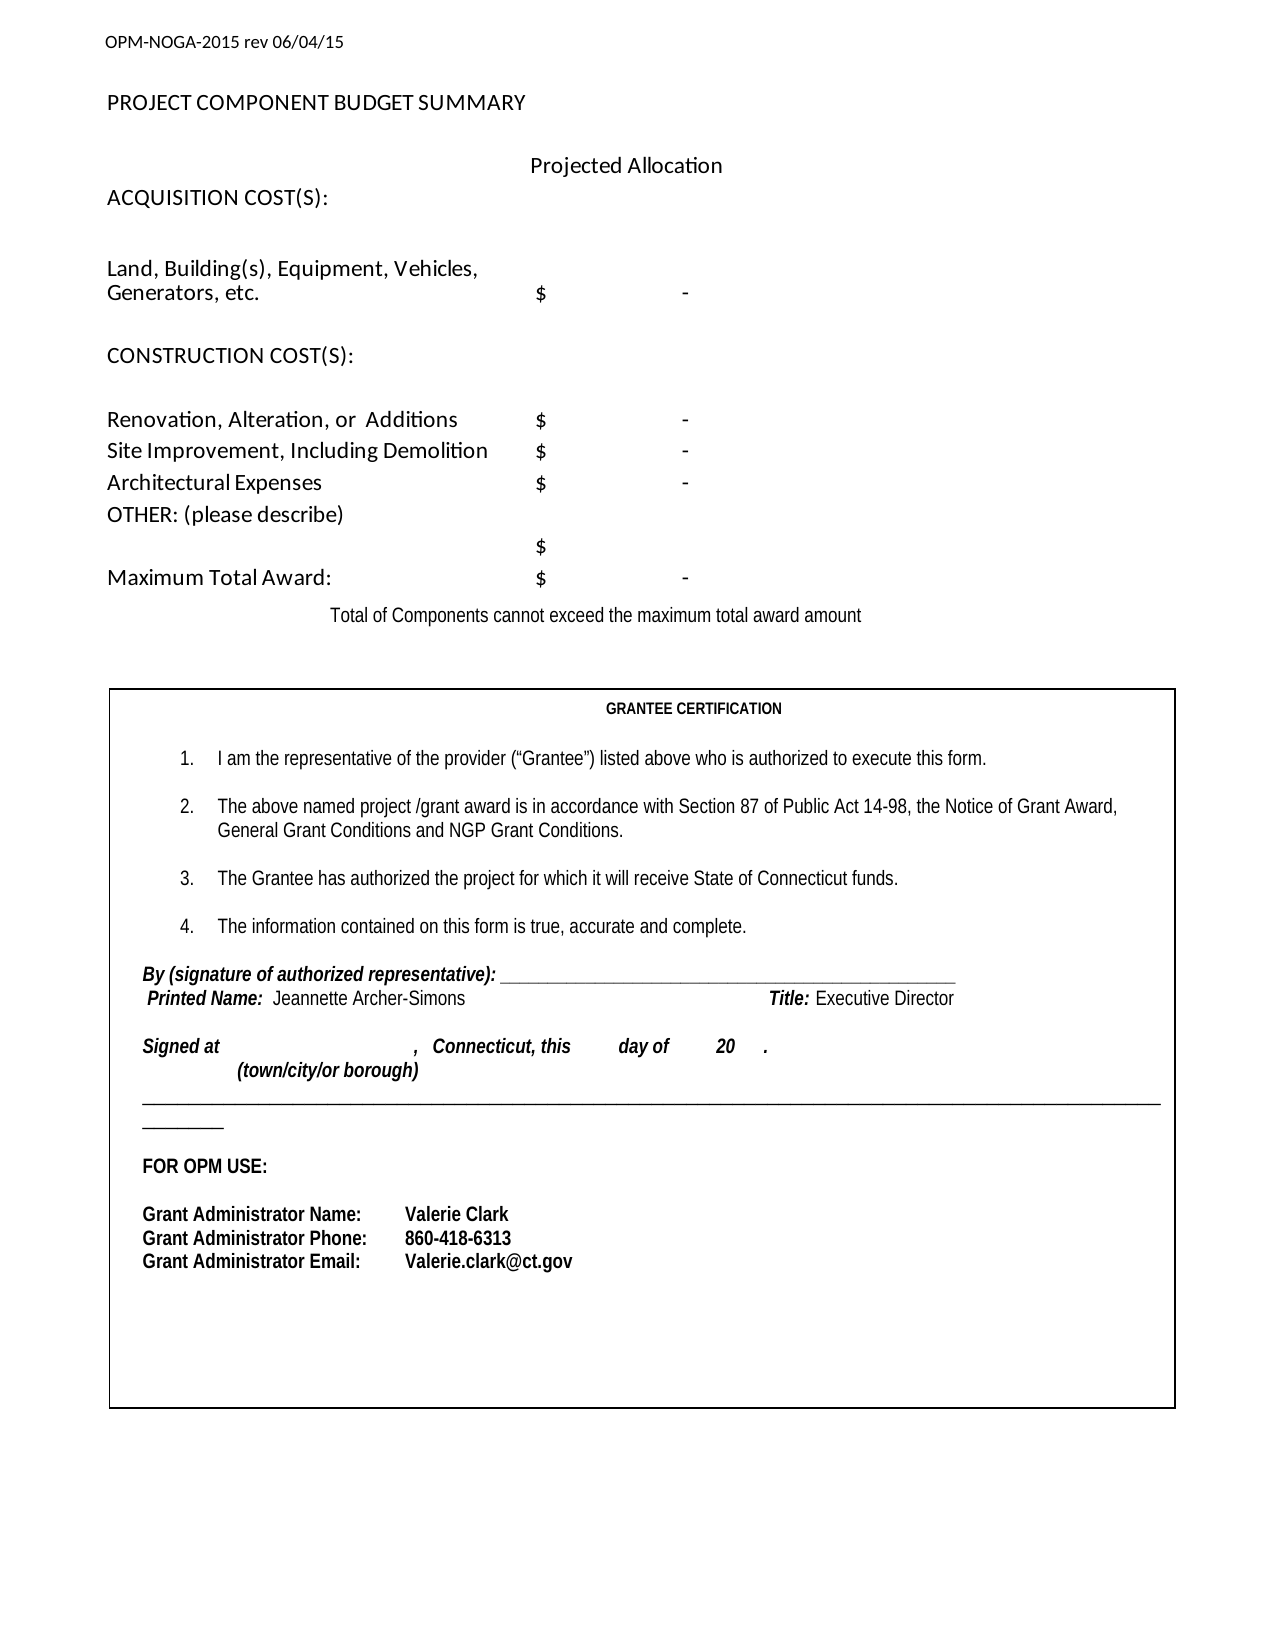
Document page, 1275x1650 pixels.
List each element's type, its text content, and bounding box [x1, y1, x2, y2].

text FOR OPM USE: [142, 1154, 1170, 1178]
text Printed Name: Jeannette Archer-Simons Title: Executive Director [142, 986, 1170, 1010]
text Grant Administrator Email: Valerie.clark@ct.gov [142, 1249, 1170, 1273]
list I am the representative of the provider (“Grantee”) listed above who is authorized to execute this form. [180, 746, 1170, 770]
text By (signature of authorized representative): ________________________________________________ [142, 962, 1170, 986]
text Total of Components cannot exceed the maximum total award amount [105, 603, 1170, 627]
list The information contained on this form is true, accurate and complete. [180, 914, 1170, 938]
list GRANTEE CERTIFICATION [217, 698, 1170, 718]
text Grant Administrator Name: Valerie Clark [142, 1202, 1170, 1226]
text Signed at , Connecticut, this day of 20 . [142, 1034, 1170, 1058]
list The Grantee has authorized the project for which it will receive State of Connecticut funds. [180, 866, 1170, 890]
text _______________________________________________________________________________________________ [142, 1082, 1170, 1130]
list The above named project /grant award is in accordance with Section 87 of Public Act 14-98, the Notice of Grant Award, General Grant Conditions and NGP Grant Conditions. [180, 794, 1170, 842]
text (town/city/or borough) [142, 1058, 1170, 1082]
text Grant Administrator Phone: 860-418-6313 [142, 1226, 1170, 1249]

§ **EXERCISE BRIEF**
What is needed is each line from the records with the word "Valerie" in it.

§ **REPLY TO THE EXERCISE**
text Grant Administrator Email: Valerie.clark@ct.gov [142, 1249, 1170, 1273]
text Grant Administrator Name: Valerie Clark [142, 1202, 1170, 1226]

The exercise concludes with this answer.